Perkuliahan perdana Etnomatematika telah terlaksana pada hari Kamis, 13 Februari 2014 lalu. Prof. Dr. Marsigit, M.A. menguraikan tentang pengantar etnomatematika dalam perkuliahan tersebut. Saat itu menjadi awal mula perkenalan penulis dengan etnomatematika.
Menurut bahasa, kata etnomatematika terdiri dari dua kata yaitu etno dan matematika. Etno berasal dari sebuah kata yaitu etnik. Etnik dapat diartikan sebagai suatu konteks budaya dalam masyarakat tertentu. Sedangkan matematika merupakan suatu ilmu.
Prof. Dr. Marsigit, M.A. menjelaskan bahwa etnomatematika berkaitan dengan etnik. Sedangkan etnik itu sendiri identik dengan suku. Etnik memiliki sifat unik atau tidak universal sehingga etnik memiliki ciri khas tertentu. Etnik memiliki pembeda dan merupakan fakta dalam kehidupan nyata. Pembeda tersebut akan menimbulkan kebiasaan dan hasil. Kebiasaan dan hasil itu yang selanjutnya akan membentuk budaya atau kultur suatu masyarakat.
Lebih lanjut, Prof. Dr. Marsigit, M.A. menerangkan bahwa etnomatematika dapat berada dalam ranah pendidikan khususnya pendidikan matematika. Posisi etnomatematika dalam pendidikan matematika yaitu berkaitan dengan budaya atau sistem. Sedangkan matematika murni dapat terbebas dari nilai sehingga kurang berkaitan dengan budaya.

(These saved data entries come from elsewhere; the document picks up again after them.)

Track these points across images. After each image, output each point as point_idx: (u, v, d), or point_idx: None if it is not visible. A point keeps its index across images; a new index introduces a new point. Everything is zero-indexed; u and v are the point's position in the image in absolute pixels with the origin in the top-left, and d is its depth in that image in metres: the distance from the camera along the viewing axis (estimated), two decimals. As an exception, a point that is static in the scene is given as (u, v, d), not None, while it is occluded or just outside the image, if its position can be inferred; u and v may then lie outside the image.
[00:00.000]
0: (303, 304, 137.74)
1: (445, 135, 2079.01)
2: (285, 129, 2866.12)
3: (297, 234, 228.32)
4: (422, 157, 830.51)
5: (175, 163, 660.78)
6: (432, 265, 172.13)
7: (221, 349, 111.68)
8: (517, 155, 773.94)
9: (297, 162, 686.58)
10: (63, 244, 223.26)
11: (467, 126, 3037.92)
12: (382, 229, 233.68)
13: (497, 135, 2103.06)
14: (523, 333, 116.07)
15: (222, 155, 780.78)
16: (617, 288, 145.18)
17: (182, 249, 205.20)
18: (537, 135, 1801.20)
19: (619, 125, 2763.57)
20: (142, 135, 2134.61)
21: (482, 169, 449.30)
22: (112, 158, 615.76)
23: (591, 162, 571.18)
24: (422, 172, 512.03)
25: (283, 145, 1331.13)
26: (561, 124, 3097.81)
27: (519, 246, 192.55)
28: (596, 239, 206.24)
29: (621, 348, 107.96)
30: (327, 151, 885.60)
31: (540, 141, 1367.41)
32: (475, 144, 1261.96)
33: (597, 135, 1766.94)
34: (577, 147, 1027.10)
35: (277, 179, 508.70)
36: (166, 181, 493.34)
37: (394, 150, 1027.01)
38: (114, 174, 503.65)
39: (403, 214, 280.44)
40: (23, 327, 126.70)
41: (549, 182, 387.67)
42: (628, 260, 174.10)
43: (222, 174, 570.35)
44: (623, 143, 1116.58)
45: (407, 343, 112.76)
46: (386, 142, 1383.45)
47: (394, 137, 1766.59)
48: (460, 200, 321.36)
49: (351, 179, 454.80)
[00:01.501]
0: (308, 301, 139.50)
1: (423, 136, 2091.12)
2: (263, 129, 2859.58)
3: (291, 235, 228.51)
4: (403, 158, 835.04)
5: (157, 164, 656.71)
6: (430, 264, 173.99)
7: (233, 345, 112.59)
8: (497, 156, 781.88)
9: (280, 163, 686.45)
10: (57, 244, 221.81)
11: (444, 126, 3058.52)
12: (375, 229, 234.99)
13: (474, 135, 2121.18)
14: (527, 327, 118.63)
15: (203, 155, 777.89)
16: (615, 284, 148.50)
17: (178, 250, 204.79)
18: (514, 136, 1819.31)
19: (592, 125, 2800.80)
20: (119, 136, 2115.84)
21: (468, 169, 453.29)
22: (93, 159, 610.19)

Etnomatematika memiliki dua unsur pembentuk yaitu skema dan isi. Skema adalah wadah (tempat) atau wujud. Isi merupakan kerangka berpikir, ide-ide, atau teori. Kerangka berpikir, ide-ide, atau teori perlu suatu wadah agar dapat terwujud. Skema dan isi tersebut akan menjadi penentu mengenai kebermaknaan (meaningfull) atau ketidakbermaknaan (meaningless). Oleh karena itu, skema dan isi merupakan unsur yang saling berkaitan dan penting dalam etnomatematika.
Prof. Dr. Marsigit, M.A. menyampaikan bahwa etnomatematika lebih tertuju pada penelitian atau research of mathematics. Etnomatematika pertama kali muncul di Eropa Barat dan telah berkembang di sana. Sedangkan di Indonesia perkembangan etnomatematika masih sedikit. Padahal potensi di Indonesia cukup memadai dari segi budaya khususnya etnik atau suku yang beraneka ragam. Oleh karena itu, hal yang perlu ditingkatkan di Indonesia yaitu penelitian matematika melalui etnomatematika.

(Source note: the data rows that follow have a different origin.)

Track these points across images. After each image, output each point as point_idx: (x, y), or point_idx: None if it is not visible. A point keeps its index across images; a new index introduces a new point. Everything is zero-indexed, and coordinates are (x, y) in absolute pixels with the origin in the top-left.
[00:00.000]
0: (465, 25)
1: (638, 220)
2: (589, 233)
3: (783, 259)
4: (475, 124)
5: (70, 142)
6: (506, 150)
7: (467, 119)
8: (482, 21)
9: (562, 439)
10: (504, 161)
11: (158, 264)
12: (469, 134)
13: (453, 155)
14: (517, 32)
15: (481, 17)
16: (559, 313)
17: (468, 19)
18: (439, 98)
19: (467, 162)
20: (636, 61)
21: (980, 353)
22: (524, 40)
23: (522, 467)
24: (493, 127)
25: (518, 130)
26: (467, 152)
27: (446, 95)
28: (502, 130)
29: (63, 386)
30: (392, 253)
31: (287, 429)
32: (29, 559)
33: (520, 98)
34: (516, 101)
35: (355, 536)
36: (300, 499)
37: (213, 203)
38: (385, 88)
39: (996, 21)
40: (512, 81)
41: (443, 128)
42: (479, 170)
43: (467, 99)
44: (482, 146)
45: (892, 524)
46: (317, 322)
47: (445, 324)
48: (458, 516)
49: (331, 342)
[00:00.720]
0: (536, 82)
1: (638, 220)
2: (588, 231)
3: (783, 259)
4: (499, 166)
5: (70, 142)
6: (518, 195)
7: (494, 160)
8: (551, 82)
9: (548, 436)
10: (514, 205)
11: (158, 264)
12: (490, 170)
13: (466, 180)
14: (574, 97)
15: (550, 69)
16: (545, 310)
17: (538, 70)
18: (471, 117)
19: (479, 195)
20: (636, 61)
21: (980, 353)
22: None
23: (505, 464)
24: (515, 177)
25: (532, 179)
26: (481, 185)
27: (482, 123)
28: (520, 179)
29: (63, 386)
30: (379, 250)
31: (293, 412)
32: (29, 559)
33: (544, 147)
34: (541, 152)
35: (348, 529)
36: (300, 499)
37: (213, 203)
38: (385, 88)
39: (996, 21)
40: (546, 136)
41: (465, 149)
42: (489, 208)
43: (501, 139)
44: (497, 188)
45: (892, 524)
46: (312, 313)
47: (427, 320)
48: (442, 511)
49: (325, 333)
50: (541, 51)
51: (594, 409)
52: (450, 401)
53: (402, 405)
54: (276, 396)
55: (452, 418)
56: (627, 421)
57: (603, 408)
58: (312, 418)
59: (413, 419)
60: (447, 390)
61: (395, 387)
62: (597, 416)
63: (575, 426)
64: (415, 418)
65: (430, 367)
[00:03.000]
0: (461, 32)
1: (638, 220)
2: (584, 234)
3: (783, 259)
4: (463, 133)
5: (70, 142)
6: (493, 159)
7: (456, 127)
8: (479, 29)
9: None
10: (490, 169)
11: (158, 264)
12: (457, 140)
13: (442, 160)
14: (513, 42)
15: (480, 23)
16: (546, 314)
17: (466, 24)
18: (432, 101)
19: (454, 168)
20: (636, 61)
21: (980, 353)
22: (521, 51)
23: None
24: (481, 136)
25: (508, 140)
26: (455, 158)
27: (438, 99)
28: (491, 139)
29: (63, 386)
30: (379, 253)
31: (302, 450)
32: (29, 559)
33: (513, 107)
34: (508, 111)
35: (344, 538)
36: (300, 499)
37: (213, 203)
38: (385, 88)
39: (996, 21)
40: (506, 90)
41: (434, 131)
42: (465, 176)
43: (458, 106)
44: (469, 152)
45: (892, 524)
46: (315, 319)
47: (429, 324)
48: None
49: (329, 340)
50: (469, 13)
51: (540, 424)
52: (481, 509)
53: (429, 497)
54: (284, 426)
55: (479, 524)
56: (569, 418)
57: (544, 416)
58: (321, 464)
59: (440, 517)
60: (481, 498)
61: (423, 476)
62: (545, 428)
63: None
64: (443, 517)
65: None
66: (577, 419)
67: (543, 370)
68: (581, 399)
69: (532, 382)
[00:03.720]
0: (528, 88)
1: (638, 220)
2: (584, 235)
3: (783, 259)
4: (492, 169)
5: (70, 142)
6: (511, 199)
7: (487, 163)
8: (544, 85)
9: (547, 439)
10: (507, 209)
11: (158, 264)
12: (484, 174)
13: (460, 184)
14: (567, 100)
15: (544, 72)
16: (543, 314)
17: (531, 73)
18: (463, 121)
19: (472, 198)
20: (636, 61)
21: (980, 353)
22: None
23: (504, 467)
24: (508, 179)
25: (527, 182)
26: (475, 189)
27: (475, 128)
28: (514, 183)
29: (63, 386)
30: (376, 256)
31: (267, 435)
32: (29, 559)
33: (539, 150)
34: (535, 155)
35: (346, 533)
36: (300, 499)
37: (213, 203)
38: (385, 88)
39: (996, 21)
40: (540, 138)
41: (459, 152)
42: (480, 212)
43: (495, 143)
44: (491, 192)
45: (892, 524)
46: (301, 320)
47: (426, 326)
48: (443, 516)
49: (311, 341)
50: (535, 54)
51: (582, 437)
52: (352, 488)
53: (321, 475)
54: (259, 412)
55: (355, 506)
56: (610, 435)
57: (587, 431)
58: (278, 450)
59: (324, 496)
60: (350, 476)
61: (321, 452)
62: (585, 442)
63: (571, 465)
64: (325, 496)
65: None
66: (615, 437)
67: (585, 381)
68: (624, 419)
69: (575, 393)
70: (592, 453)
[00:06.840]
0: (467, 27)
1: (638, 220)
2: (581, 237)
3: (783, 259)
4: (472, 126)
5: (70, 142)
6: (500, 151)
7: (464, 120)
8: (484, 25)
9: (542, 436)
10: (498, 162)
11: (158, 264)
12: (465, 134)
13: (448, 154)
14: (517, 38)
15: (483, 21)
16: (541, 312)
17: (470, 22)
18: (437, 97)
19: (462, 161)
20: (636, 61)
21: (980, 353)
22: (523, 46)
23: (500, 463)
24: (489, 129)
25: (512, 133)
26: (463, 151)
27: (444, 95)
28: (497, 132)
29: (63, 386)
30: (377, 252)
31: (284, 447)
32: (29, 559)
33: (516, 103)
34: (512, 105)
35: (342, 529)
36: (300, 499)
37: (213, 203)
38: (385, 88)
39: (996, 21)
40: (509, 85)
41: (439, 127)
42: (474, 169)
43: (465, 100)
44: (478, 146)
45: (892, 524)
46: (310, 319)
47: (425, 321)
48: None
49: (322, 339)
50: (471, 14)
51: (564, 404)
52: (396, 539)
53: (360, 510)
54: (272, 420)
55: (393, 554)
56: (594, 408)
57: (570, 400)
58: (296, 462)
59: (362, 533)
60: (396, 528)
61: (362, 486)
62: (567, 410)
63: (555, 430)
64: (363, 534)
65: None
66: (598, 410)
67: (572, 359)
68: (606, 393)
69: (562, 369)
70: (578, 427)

Melihat keadaan di Indonesia yaitu terjadi ketimpangan unsur dalam etnomatematika. Di antara skema dan isi, lebih dipentingkan skema. Misalnya dalam dunia pendidikan yaitu kegiatan mengajar yang dilakukan oleh guru. Kegiatan mengajar dapat disebut sebagai skema. Dalam kegiatan mengajar, terdapat pedoman atau aturan pelaksanaan maupun berdasarkan perintah. Namun, pada kenyataannya guru hanya sekedar melaksanakan kegiatan mengajar atau menjalankan perintah tanpa memperhatikan tujuan dan makna kegiatan mengajar khususnya kebermanfaatan bagi siswa. Hal tersebut menyebabkan ketidakbermaknaan (meaningless). 
Ketimpangan dalam etnomatematika yang terjadi di Indonesia dapat diperbaiki dengan menyeimbangkan skema dan isi. Menurut Prof. Dr. Marsigit, M.A. etnomatematika lebih bernuansa teori dan dapat digunakan sebagai alat inovasi pembelajaran. Hal tersebut lebih tertuju pada isi sehingga isi dapat ditingkatkan dengan inovasi pembelajaran. Isi berkaitan dengan ilmu, pemikiran, dan teori dalam pendidikan matematika. Sedangkan skema dapat diwadahi dalam jurnal di bidang matematika atau sejenisnya. Oleh karena itu, diharapkan melalui etnomatematika khususnya dengan adanya inovasi pembelajaran dapat turut berperan dalam meningkatkan kualitas pendidikan di Indonesia.